HeLa S3細胞に対するFDGと⁶⁷Ga citrate集積の細胞周期依存性

抄録

Positron emission tomography using fluorine-18 fluoro-deoxyglucose (FDG PET) is useful for the detection of malignant tumor recurrences and for the evaluation of a therapeutic response to these;including ones found in the lung, colon, head and neck regions. The experimental study demonstrated FDG uptake was higher in faster-growing rather than in slower-growing tumors. These findings show FDG accumulation exhibits cell cycle dependency. However, the precise mechanism remains to be elucidated. In this study, the relationship between FDG uptake and the cell cycle phase in HeLa S3 cells, as well as how they compare to the conventional tracer ⁶⁷Ga citrate (Ga) with single photon emission tomography (SPECT) was assessed.
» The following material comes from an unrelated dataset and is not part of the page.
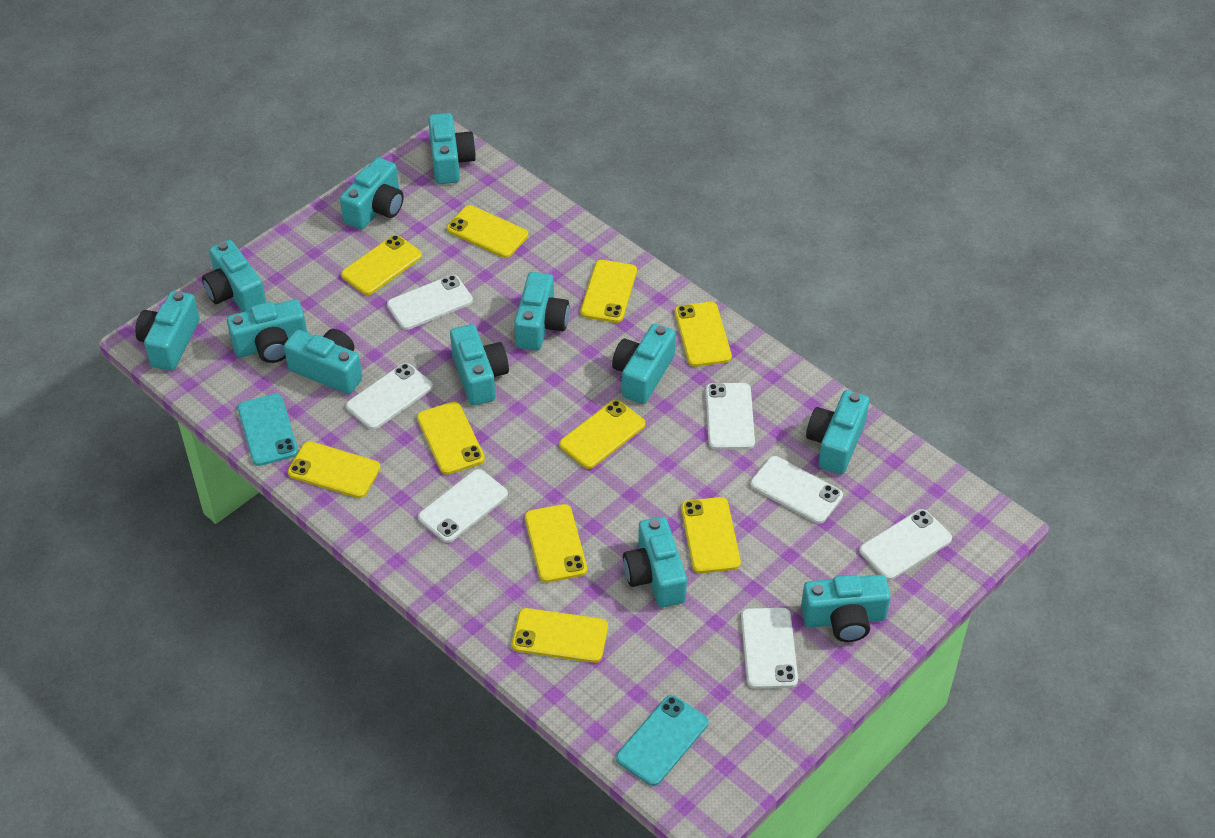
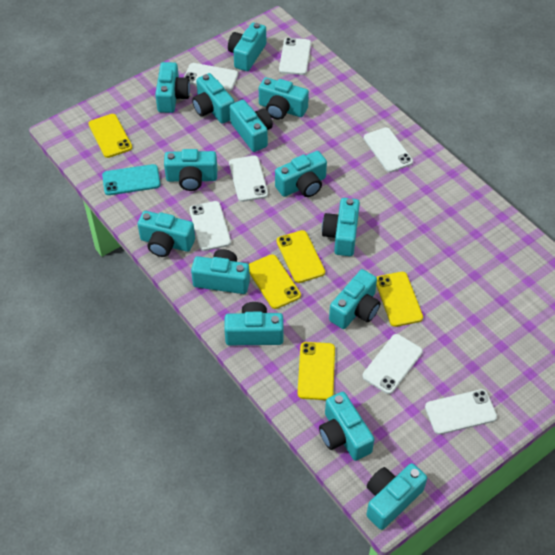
turquoise camera: 12 -> 14
turquoise phone: 2 -> 1
yellow phone: 10 -> 5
Synchronization of HeLa S3 cells was accomplished via a double thymidine block. The uptake of FDG and Ga was determined after cell cycle synchronization. The glucose transporter was independently evaluated for the level of its Glut 1 glucose transporter membrane protein. FDG uptake in HeLa S3 cells was significantly higher in the early S phase and G₂/M phase compared to the G₁ phase. In addition, Ga uptake was higher in the G₂/M phase. Immunochemical assays for the Glut 1 transporter showed an increase in membrane expression within S phase cells. It has been concluded that cell cycle dependency is reflected in the uptake of FDG and Ga, seen during PET or SPECT imaging of tumor tissue. These results reveal tumor proliferative activity, and can assist in evaluating a therapeutic response. Furthermore, the increased FDG uptake, in part due to increased membrane expression of the Glut 1 glucose transporter, contributes to this phenomenon.